According to the FHWA, the changes are significant enough to warrant a new environmental assessment.

“In light of the findings of the re-evaluation, … I hereby rescind my approval of the [assessment] effective immediately,” Phillip Ditzler, the FHWA’s Oregon representative, wrote in a January 18 letter to ODOT. “I request that the additional analysis indicated in the re-evaluation be completed and provided so that the Federal Highway Administration can render an appropriate decision on the significance of the impacts based upon the new information.”

According to ODOT, updating the project’s environmental assessment won’t delay the project timeline.

“Updating the Environmental Assessment is an important step to advance the community’s preferred… highway cover design and is a step we anticipated and are excited to take,” said Rose Quarter project director Megan Channell in a media statement. “We can still begin construction on time in 2023, creating jobs we know are important to the community and providing congestion relief that is critical to commuters and our economy.”

ODOT spokesperson Tia Williams said ODOT aims to complete the updated environmental assessment by the end of December 2022. According to Williams, if the environmental assessment identifies a significant impact that can’t be avoided or mitigated, the FHWA would require the project complete an Environmental Impact Statement—a more rigorous environmental study of the project, which would delay the project timeline.

Environmental groups like No More Freeways, Neighbors for Clean Air, and Sunrise PDX want the project to undergo an Environmental Impact Statement and have repeatedly asked Governor Kate Brown to step in and mandate the more rigorous study.

"No More Freeways has said for a long time that ODOT has not meaningfully studied the disastrous impacts this proposed freeway expansion would have to our community,” said Aaron Brown, an organizer with No More Freeways. “We look forward to continuing to encourage Governor Kate Brown to demand that ODOT complete an Environmental Impact Statement that will study alternatives to freeway expansion.”

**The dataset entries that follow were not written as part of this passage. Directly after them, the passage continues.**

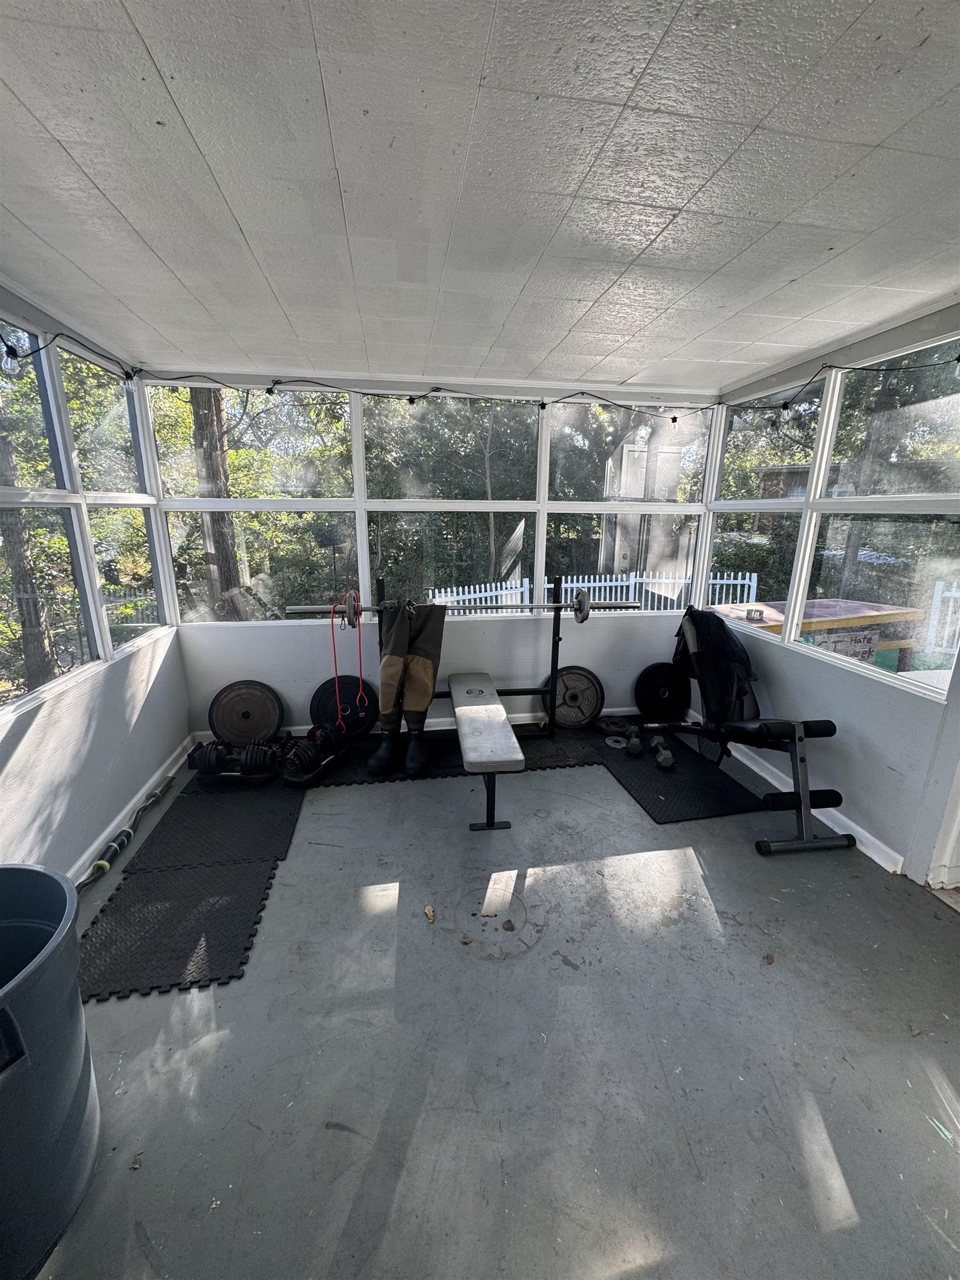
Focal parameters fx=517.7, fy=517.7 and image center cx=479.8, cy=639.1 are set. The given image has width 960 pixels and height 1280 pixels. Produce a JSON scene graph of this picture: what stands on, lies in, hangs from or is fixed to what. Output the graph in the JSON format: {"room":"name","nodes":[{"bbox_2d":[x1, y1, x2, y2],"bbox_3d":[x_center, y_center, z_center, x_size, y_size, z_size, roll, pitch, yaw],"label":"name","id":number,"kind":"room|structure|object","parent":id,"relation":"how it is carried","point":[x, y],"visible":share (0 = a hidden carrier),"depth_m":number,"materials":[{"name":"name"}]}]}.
{"room":"gym","nodes":[
{"label":"gym","id":0,"kind":"room"},
{"bbox_2d":[0,282,189,894],"bbox_3d":[-1.656,0.127,0.988,0.164,2.458,5.103,-2,14,-9],"label":"left wall","id":1,"kind":"structure","parent":0,"point":[33,749],"depth_m":2.37,"materials":[{"name":"white paint"}]},
{"bbox_2d":[0,318,169,712],"bbox_3d":[-1.852,-0.500,1.899,0.106,1.493,2.966,-2,14,-9],"label":"left window","id":2,"kind":"structure","parent":1,"relation":"in","point":[4,673],"depth_m":2.43,"materials":[{"name":"glass"}]},
{"bbox_2d":[69,735,194,888],"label":"baseboard","id":3,"kind":"structure","parent":1,"relation":"attached to","point":[180,762],"depth_m":2.67,"materials":[{"name":"white paint"}]},
{"bbox_2d":[137,367,721,737],"bbox_3d":[-0.144,-0.546,3.728,4.082,2.456,0.193,-2,14,-9],"label":"back wall","id":4,"kind":"structure","parent":0,"point":[270,644],"depth_m":3.67,"materials":[{"name":"white paint"}]},
{"bbox_2d":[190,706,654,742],"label":"baseboard","id":5,"kind":"structure","parent":4,"relation":"attached to","point":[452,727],"depth_m":3.85,"materials":[{"name":"white paint"}]},
{"bbox_2d":[157,379,702,625],"bbox_3d":[-0.157,-0.940,3.696,3.753,1.533,0.112,-2,14,-9],"label":"back window","id":6,"kind":"structure","parent":4,"relation":"in","point":[180,587],"depth_m":3.65,"materials":[{"name":"clear glass"}]},
{"bbox_2d":[0,323,959,419],"bbox_3d":[0.020,-1.234,2.251,4.630,0.176,2.222,-2,14,-9],"label":"string light","id":7,"kind":"object","parent":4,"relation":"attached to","point":[61,334],"visible":0.87,"depth_m":3.05,"materials":[{"name":"black plastic"}]},
{"bbox_2d":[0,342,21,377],"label":"light bulb","id":8,"kind":"object","parent":7,"relation":"hanging from","point":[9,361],"visible":0.95,"depth_m":1.91,"materials":[{"name":"clear glass"}]},
{"bbox_2d":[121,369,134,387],"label":"light bulb","id":9,"kind":"object","parent":7,"relation":"hanging from","point":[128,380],"visible":0.96,"depth_m":2.68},
{"bbox_2d":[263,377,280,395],"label":"light bulb","id":10,"kind":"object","parent":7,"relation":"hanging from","point":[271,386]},
{"bbox_2d":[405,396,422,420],"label":"light bulb","id":11,"kind":"object","parent":7,"relation":"hanging from","point":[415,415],"visible":0.99,"depth_m":3.18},
{"bbox_2d":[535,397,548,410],"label":"light bulb","id":12,"kind":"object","parent":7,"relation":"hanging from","point":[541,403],"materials":[{"name":"clear glass"}]},
{"bbox_2d":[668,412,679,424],"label":"light bulb","id":13,"kind":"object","parent":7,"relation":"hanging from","point":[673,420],"visible":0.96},
{"bbox_2d":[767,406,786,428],"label":"light bulb","id":14,"kind":"object","parent":7,"relation":"hanging from","point":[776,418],"visible":0.98,"depth_m":3.01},
{"bbox_2d":[0,0,959,389],"bbox_3d":[0.286,-1.208,1.196,4.174,0.113,5.288,-2,14,-9],"label":"ceiling","id":15,"kind":"structure","parent":0,"point":[199,135],"depth_m":1.33,"materials":[{"name":"white paint"}]},
{"bbox_2d":[25,728,959,1279],"bbox_3d":[0.363,1.310,1.633,4.180,0.115,5.275,-2,14,-9],"label":"floor","id":16,"kind":"structure","parent":0,"point":[491,977],"depth_m":1.58,"materials":[{"name":"grey concrete"}]},
{"bbox_2d":[0,862,99,1279],"bbox_3d":[-1.187,0.999,1.163,0.560,0.696,0.573,-8,17,-32],"label":"trash can","id":17,"kind":"object","parent":16,"relation":"on","point":[9,872],"visible":1,"depth_m":1.14,"materials":[{"name":"plastic"}]},
{"bbox_2d":[75,778,174,893],"bbox_3d":[-1.767,0.972,2.520,0.094,0.065,0.892,-2,14,-9],"label":"curl bar","id":18,"kind":"object","parent":16,"relation":"on","point":[128,834],"visible":0.91,"depth_m":2.48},
{"bbox_2d":[75,857,277,1000],"bbox_3d":[-1.214,1.108,2.074,0.608,0.011,0.643,-2,14,-9],"label":"rubber mat","id":19,"kind":"object","parent":16,"relation":"on","point":[188,880],"visible":0.81,"depth_m":2.03,"materials":[{"name":"black rubber"}]},
{"bbox_2d":[125,782,300,873],"bbox_3d":[-1.332,0.934,2.730,0.652,0.010,0.750,-2,14,-9],"label":"rubber mat","id":20,"kind":"object","parent":16,"relation":"on","point":[183,797],"visible":0.85,"depth_m":2.62,"materials":[{"name":"black rubber"}]},
{"bbox_2d":[185,737,277,782],"bbox_3d":[-1.471,0.724,3.106,0.505,0.188,0.201,1,14,1],"label":"dumbbell","id":21,"kind":"object","parent":20,"relation":"on","point":[201,754],"visible":0.97,"depth_m":3.06,"materials":[{"name":"black"}]},
{"bbox_2d":[207,679,284,745],"bbox_3d":[-1.575,0.523,3.504,0.436,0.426,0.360,-2,14,-9],"label":"weight plate","id":22,"kind":"object","parent":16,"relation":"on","point":[220,700],"visible":0.95,"depth_m":3.48,"materials":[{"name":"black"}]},
{"bbox_2d":[423,904,436,922],"bbox_3d":[-0.204,1.114,2.116,0.053,0.013,0.076,-6,16,-27],"label":"leaf","id":23,"kind":"object","parent":16,"relation":"on","point":[428,910],"visible":0.98,"depth_m":2.11,"materials":[{"name":"brown plant"}]},
{"bbox_2d":[298,722,611,788],"bbox_3d":[-0.182,0.733,3.428,1.914,0.015,0.822,-2,14,-9],"label":"rubber mat","id":24,"kind":"object","parent":16,"relation":"on","point":[446,762],"visible":0.47,"depth_m":3.30,"materials":[{"name":"black rubber"}]},
{"bbox_2d":[280,723,346,784],"bbox_3d":[-1.032,0.687,3.259,0.252,0.219,0.456,7,15,23],"label":"dumbbell","id":25,"kind":"object","parent":24,"relation":"on","point":[301,754],"visible":0.98,"depth_m":3.16,"materials":[{"name":"black"}]},
{"bbox_2d":[309,672,377,734],"bbox_3d":[-0.954,0.478,3.689,0.430,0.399,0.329,-2,14,-9],"label":"weight plate","id":26,"kind":"object","parent":24,"relation":"on","point":[320,698],"visible":0.84,"depth_m":3.67,"materials":[{"name":"black rubber"}]},
{"bbox_2d":[383,575,571,735],"bbox_3d":[-0.008,0.164,3.560,1.347,1.087,0.413,-2,14,-9],"label":"squat rack","id":27,"kind":"object","parent":24,"relation":"on","point":[552,689],"visible":0.64,"depth_m":3.57,"materials":[{"name":"black metal"}]},
{"bbox_2d":[367,591,446,772],"bbox_3d":[-0.461,0.240,3.285,0.425,1.055,0.406,-2,14,-9],"label":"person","id":28,"kind":"object","parent":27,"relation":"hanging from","point":[420,663],"visible":0.96,"depth_m":3.22},
{"bbox_2d":[286,594,637,619],"bbox_3d":[-0.068,-0.215,3.229,1.878,0.143,0.257,-2,14,-9],"label":"barbell","id":29,"kind":"object","parent":27,"relation":"on","point":[304,609],"visible":0.81,"depth_m":3.19,"materials":[{"name":"silver metal"}]},
{"bbox_2d":[330,588,364,723],"bbox_3d":[-0.830,0.116,3.271,0.138,0.789,0.308,-2,14,-9],"label":"resistance band","id":30,"kind":"object","parent":29,"relation":"hanging from","point":[349,609],"visible":0.98,"depth_m":3.25,"materials":[{"name":"red"}]},
{"bbox_2d":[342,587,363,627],"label":"weight plate","id":31,"kind":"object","parent":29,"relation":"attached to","point":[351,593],"visible":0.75,"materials":[{"name":"grey metal"}]},
{"bbox_2d":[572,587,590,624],"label":"weight plate","id":32,"kind":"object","parent":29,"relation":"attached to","point":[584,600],"visible":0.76,"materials":[{"name":"grey metal"}]},
{"bbox_2d":[447,670,522,829],"bbox_3d":[-0.002,0.625,3.060,0.335,0.463,1.287,-2,14,-9],"label":"weight bench","id":33,"kind":"object","parent":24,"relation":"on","point":[499,724],"visible":0.99,"depth_m":2.70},
{"bbox_2d":[544,665,605,728],"bbox_3d":[0.714,0.434,3.921,0.420,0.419,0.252,-2,14,-9],"label":"weight plate","id":34,"kind":"object","parent":24,"relation":"on","point":[576,673],"visible":0.88,"depth_m":3.90,"materials":[{"name":"grey metal"}]},
{"bbox_2d":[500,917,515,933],"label":"leaf","id":35,"kind":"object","parent":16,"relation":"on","point":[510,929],"visible":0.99,"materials":[{"name":"brown plant"}]},
{"bbox_2d":[590,727,773,822],"bbox_3d":[1.194,0.814,3.348,0.677,0.014,1.194,-2,14,-9],"label":"rubber mat","id":36,"kind":"object","parent":16,"relation":"on","point":[626,778],"visible":0.81,"depth_m":3.13,"materials":[{"name":"black rubber"}]},
{"bbox_2d":[596,713,634,737],"bbox_3d":[1.006,0.636,3.833,0.274,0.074,0.281,-4,15,-20],"label":"weight plate","id":37,"kind":"object","parent":36,"relation":"on","point":[608,721],"visible":0.92,"depth_m":3.81,"materials":[{"name":"black metal"}]},
{"bbox_2d":[604,734,628,748],"bbox_3d":[0.954,0.720,3.626,0.156,0.034,0.148,11,17,34],"label":"weight plate","id":38,"kind":"object","parent":36,"relation":"on","point":[610,740],"visible":0.93,"depth_m":3.61,"materials":[{"name":"metal"}]},
{"bbox_2d":[623,726,643,756],"bbox_3d":[1.070,0.689,3.610,0.107,0.091,0.339,5,15,17],"label":"dumbbell","id":39,"kind":"object","parent":36,"relation":"on","point":[634,749],"visible":0.97,"depth_m":3.50,"materials":[{"name":"grey metal"}]},
{"bbox_2d":[633,661,690,719],"bbox_3d":[1.408,0.409,3.995,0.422,0.431,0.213,-2,14,-9],"label":"weight plate","id":40,"kind":"object","parent":36,"relation":"on","point":[647,676],"visible":0.94,"depth_m":3.96,"materials":[{"name":"black rubber"}]},
{"bbox_2d":[650,734,674,768],"bbox_3d":[1.193,0.739,3.425,0.103,0.086,0.340,-2,14,-9],"label":"dumbbell","id":41,"kind":"object","parent":36,"relation":"on","point":[665,756],"visible":0.98,"depth_m":3.35,"materials":[{"name":"grey metal"}]},
{"bbox_2d":[641,713,853,852],"bbox_3d":[1.467,0.624,2.968,0.497,0.560,1.240,-2,14,-9],"label":"weight bench","id":42,"kind":"object","parent":16,"relation":"on","point":[800,759],"visible":0.98,"depth_m":2.65,"materials":[{"name":"black metal"}]},
{"bbox_2d":[672,605,760,745],"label":"jacket","id":43,"kind":"object","parent":42,"relation":"on","point":[726,646],"visible":0.93,"depth_m":3.30,"materials":[{"name":"black fabric"}]},
{"bbox_2d":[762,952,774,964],"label":"leaf","id":44,"kind":"object","parent":16,"relation":"on","point":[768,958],"visible":0.97,"depth_m":1.91,"materials":[{"name":"brown plant"}]},
{"bbox_2d":[689,298,959,886],"bbox_3d":[2.083,-0.022,1.692,0.158,2.457,4.759,-2,14,-9],"label":"right wall","id":45,"kind":"structure","parent":0,"point":[845,692],"depth_m":2.50,"materials":[{"name":"white paint"}]},
{"bbox_2d":[720,735,904,872],"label":"right baseboard","id":46,"kind":"structure","parent":45,"relation":"attached to","point":[850,824],"depth_m":2.76,"materials":[{"name":"white paint"}]},
{"bbox_2d":[709,331,959,695],"bbox_3d":[1.954,-0.691,2.873,0.100,1.515,2.228,-2,14,-9],"label":"right window","id":47,"kind":"structure","parent":45,"relation":"in","point":[921,684],"depth_m":2.74,"materials":[{"name":"glass"}]},
{"label":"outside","id":48,"kind":"structure","parent":0,"visible":0},
{"label":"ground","id":49,"kind":"structure","parent":48,"visible":0},
{"bbox_2d":[0,422,56,689],"bbox_3d":[-5.011,-3.440,4.885,0.916,8.288,1.024,-2,14,-9],"label":"tree trunk","id":50,"kind":"object","parent":49,"relation":"on","point":[6,530],"visible":0.58,"depth_m":5.55,"materials":[{"name":"brown plant"}]},
{"bbox_2d":[189,385,243,622],"bbox_3d":[-3.409,-3.733,6.206,1.115,7.909,1.118,-2,14,-9],"label":"tree trunk","id":51,"kind":"object","parent":49,"relation":"on","point":[228,584],"visible":0.35,"depth_m":6.53,"materials":[{"name":"brown plant"}]},
{"bbox_2d":[417,570,758,613],"bbox_3d":[2.058,-0.597,9.414,7.401,1.082,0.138,-2,14,-9],"label":"white fence","id":52,"kind":"object","parent":49,"relation":"on","point":[755,576],"visible":0.36,"depth_m":9.42,"materials":[{"name":"white wood"}]},
{"bbox_2d":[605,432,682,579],"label":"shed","id":53,"kind":"structure","parent":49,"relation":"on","point":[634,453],"depth_m":9.91,"materials":[{"name":"wood"}]},
{"bbox_2d":[713,596,926,665],"bbox_3d":[2.953,0.134,4.745,1.743,0.809,1.057,-2,14,-9],"label":"table","id":54,"kind":"object","parent":49,"relation":"on","point":[855,622],"visible":0.52,"depth_m":4.51,"materials":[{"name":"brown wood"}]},
{"bbox_2d":[745,606,765,622],"bbox_3d":[2.164,-0.194,4.089,0.137,0.074,0.138,-2,14,-9],"label":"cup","id":55,"kind":"object","parent":54,"relation":"on","point":[755,611],"visible":0.99,"depth_m":4.06,"materials":[{"name":"silver metal"}]},
{"bbox_2d":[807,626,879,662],"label":"sign","id":56,"kind":"object","parent":54,"relation":"attached to","point":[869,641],"visible":0.53,"depth_m":3.04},
{"bbox_2d":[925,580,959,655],"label":"white fence","id":57,"kind":"object","parent":49,"relation":"on","point":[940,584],"visible":0.91,"depth_m":7.09,"materials":[{"name":"white"}]}
]}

No More Freeways has long advocated for ODOT to introduce congestion pricing—tolling at peak traffic hours to encourage carpooling or alternate travel times—to the I-5 corridor instead of adding additional travel lanes. Environmental advocates argue that building more lanes will cause induced demand—the observed phenomenon that when you build space for more cars, more cars will start using that space. ODOT has plans to toll the I-5 corridor starting in 2025, after construction to widen the freeway has already started.

"This decision gives ODOT, the Oregon Transportation Commission, the City of Portland and the Metro Council yet another chance to abandon the project and take a different approach to transportation for a better future," said Allan Rudwick, co-chair of the Eliot Neighborhood Association. "We remain concerned about this project disrupting our streets and discouraging development for years of construction before increasing traffic, congestion and pollution for future generations."